Schelling’s Review of Wilhelm Schlegel’s
Ehrenpforte und Triumphbogen für den Theaterpräsidenten von Kotzebue
bey seiner gehofften Rücckkehr ins Vaterland [*]
|273| Although Kotzebue’s experience being detained at the Russian border and transferred to Siberia, the setting of one of his most popular plays, [1] along with his subsequent pardon and return to Petersburg amid the well-known circumstances — whereby the story acquired a truly Kotzebuean dramatic ending — [2] have doubtless generated some quite witty ideas in many who learned about these events, the above-mentioned Ehren- und Triumphpforte is not really an idea in this sense.
It is instead an enduring, existing, self-enclosed collection of witty inventions of all sorts that consistently and simultaneously indulge in the most unique inspirations and forms and that, taken together, unite into a monument that, rather than being erected merely for the moment, will instead be taken as a model and pattern even after the subject and his fate to which it is devoted have long been forgotten.

***

- [Exercise instructions]
**1)** Print the part of the review from "It is instead" up to and including "long been forgotten.".
**2)** List every person named in the review, including its heading.
The material after the review is separate from it.

- [Recorded information]
***

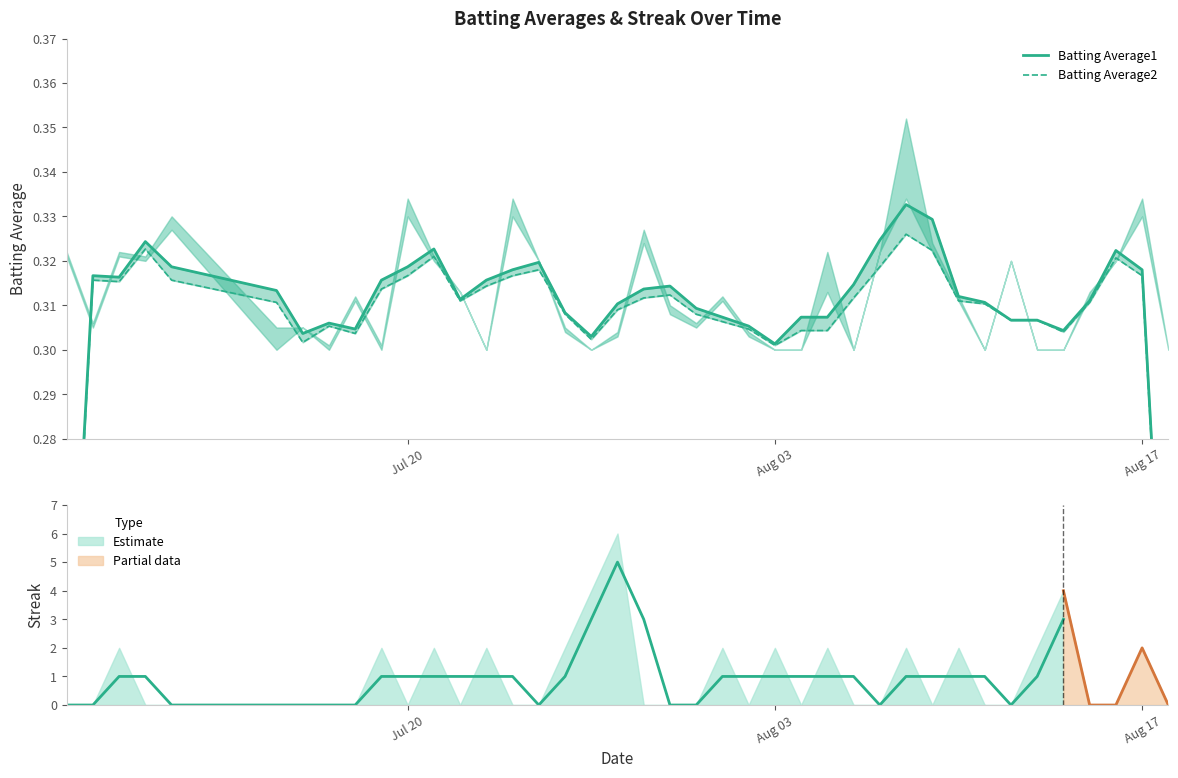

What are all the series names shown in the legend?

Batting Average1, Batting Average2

***

- [Solution set]
**1)**
It is instead an enduring, existing, self-enclosed collection of witty inventions of all sorts that consistently and simultaneously indulge in the most unique inspirations and forms and that, taken together, unite into a monument that, rather than being erected merely for the moment, will instead be taken as a model and pattern even after the subject and his fate to which it is devoted have long been forgotten.

**2)** Schelling, Wilhelm Schlegel, Kotzebue